» PROVIDED PASSAGE
<<<<

Finding the right balance: a wide net of relevant companies
The answer is not blind diversification. It is relevance with breadth. A thematic strategy should cast a wide enough net to improve the probability of owning the future winner, but not so wide that exposure becomes indistinguishable from the broad market.
This is where rules and investment philosophy matter. Thematic investing has to be a repeatable process to:
- increase the probability of being in the right part of the equity universe
- maintain enough breadth to avoid missing the key stock in the space
WisdomTree’s thematic investment philosophy is built around those two ideas: recognise and classify structural shifts, then build investable exposure around companies most aligned with them in a dynamic manner.
The WisdomTree Megatrends UCITS ETFs and WisdomTree Tech Megatrends UCITS ETF offer a diversified route across the key megatrends shaping the future. They are built using a three-step process aiming to find the right balance between precision investing and diversified exposure:
- The strategic thematic asset allocation
The most relevant themes are selected on an annual cadence to ensure that the portfolio gains exposure to the structural trends shaping the future.
- The tactical thematic allocation
Themes are overweighted or underweighted on a quarterly basis using momentum signals to lean into the sentiment-driven nature of thematic performance.

>>>>

Excerpts from a dataset:

<<<<

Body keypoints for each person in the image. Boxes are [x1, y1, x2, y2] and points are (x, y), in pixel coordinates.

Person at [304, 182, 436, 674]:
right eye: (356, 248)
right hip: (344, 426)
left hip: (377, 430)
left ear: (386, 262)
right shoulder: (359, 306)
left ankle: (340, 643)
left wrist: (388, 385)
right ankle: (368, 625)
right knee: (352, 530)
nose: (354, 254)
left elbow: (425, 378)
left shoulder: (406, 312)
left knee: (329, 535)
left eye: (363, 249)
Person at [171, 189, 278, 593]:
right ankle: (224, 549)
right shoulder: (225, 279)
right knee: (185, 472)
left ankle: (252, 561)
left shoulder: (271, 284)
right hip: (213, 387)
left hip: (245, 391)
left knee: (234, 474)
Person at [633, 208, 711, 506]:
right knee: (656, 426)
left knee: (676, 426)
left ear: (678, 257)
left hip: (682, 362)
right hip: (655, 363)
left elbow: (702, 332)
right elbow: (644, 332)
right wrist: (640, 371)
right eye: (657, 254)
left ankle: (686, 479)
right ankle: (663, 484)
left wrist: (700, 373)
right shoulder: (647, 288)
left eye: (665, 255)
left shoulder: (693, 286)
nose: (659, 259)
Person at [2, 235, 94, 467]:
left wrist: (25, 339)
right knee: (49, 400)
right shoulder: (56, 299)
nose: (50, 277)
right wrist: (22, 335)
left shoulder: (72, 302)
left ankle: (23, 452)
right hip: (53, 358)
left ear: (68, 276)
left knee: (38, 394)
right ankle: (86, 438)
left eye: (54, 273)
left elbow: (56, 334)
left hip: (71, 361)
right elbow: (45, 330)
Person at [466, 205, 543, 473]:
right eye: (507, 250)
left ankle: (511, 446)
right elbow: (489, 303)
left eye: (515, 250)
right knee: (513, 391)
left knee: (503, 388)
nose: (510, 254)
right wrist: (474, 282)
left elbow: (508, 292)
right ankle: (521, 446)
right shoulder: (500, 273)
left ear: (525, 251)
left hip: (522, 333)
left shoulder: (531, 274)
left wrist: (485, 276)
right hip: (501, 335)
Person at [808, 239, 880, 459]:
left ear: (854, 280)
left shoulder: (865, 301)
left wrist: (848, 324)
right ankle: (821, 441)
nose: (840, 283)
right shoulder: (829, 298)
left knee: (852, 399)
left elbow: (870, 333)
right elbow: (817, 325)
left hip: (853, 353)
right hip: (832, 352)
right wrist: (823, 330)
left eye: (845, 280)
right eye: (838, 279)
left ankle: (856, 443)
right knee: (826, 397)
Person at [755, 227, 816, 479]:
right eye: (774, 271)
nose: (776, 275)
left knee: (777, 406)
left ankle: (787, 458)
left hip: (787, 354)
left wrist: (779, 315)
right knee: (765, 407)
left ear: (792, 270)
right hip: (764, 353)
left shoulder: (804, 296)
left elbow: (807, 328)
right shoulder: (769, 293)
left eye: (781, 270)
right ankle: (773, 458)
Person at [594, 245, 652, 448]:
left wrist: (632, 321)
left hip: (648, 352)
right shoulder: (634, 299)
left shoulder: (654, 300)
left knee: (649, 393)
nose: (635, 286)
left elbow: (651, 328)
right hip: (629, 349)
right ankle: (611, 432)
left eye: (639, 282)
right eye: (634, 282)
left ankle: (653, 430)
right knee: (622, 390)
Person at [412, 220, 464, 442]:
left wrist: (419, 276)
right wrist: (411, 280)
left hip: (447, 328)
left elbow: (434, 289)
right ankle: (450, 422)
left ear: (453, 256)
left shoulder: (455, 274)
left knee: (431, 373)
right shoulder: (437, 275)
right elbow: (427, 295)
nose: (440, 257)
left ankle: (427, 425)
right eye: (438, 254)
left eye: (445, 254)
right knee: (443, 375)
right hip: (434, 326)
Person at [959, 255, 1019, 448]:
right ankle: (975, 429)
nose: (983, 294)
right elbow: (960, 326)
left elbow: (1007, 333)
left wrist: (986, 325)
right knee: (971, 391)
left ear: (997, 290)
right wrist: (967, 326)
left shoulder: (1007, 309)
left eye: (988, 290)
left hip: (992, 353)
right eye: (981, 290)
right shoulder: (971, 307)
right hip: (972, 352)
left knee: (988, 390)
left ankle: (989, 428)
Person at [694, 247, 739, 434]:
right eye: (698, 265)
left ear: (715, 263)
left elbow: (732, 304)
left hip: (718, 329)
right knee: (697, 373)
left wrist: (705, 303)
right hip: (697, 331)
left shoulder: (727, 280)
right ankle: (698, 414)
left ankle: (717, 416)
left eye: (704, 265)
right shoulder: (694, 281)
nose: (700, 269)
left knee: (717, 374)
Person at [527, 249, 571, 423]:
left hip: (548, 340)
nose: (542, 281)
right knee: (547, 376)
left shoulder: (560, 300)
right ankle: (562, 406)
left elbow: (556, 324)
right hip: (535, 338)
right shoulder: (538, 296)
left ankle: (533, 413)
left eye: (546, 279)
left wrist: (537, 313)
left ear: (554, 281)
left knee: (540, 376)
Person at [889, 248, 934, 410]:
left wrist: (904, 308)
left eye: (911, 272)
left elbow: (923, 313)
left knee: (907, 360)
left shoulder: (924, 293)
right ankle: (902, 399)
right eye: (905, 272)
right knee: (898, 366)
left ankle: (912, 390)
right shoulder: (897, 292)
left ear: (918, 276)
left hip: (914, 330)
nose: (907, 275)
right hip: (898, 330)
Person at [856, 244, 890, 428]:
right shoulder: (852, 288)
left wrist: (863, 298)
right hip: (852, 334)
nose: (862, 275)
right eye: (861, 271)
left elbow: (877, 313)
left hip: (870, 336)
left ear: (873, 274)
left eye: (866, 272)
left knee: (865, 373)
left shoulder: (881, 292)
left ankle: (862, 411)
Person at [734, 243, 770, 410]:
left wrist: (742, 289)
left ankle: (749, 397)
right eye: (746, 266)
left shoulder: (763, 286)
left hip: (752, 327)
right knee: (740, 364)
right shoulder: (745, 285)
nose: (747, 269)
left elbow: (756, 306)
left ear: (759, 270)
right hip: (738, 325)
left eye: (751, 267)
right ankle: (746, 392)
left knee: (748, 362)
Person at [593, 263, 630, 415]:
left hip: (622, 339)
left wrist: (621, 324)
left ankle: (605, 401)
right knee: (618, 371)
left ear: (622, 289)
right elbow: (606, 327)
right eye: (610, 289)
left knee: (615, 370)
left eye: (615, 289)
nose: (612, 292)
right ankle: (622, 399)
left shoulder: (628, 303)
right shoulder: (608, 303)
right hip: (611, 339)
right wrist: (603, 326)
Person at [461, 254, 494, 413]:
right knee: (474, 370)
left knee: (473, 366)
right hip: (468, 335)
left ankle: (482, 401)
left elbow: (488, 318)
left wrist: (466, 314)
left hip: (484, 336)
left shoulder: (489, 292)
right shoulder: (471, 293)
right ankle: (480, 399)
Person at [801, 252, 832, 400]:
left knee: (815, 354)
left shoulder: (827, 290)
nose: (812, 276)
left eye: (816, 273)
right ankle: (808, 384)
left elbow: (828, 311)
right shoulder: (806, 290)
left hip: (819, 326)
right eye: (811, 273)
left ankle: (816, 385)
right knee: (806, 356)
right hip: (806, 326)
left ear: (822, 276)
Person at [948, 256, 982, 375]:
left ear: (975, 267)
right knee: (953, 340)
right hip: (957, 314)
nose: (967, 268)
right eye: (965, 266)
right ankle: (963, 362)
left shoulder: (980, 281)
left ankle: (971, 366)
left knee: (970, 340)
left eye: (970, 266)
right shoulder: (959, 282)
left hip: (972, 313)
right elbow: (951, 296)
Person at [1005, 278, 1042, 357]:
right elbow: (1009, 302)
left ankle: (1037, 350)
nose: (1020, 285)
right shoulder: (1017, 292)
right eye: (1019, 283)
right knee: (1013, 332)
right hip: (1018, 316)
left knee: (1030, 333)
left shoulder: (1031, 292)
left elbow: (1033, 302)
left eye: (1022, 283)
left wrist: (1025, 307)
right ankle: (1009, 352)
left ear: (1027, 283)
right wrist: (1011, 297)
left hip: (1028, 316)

>>>>

» STUDY QUESTIONS
1) Using the thematic investing text, mark each statement yes or no and quote the exact words from the text that settle it.
(a) The most relevant themes are picked every quarter.
(b) Momentum signals are used to overweight or underweight themes.
(c) The text recommends blind diversification.
2) Answer these from the thematic investing text:
(a) How many steps are in the process used to build the ETFs?
(b) What should a thematic strategy's exposure not become indistinguishable from?
(c) According to the investment philosophy, what should be recognized and classified?

» ANSWERS TO THE TASKS
1)
(a) No: "The most relevant themes are selected on an annual cadence"
(b) Yes: "Themes are overweighted or underweighted on a quarterly basis using momentum signals"
(c) No: "The answer is not blind diversification."

2)
(a) Three steps.
(b) The broad market.
(c) Structural shifts.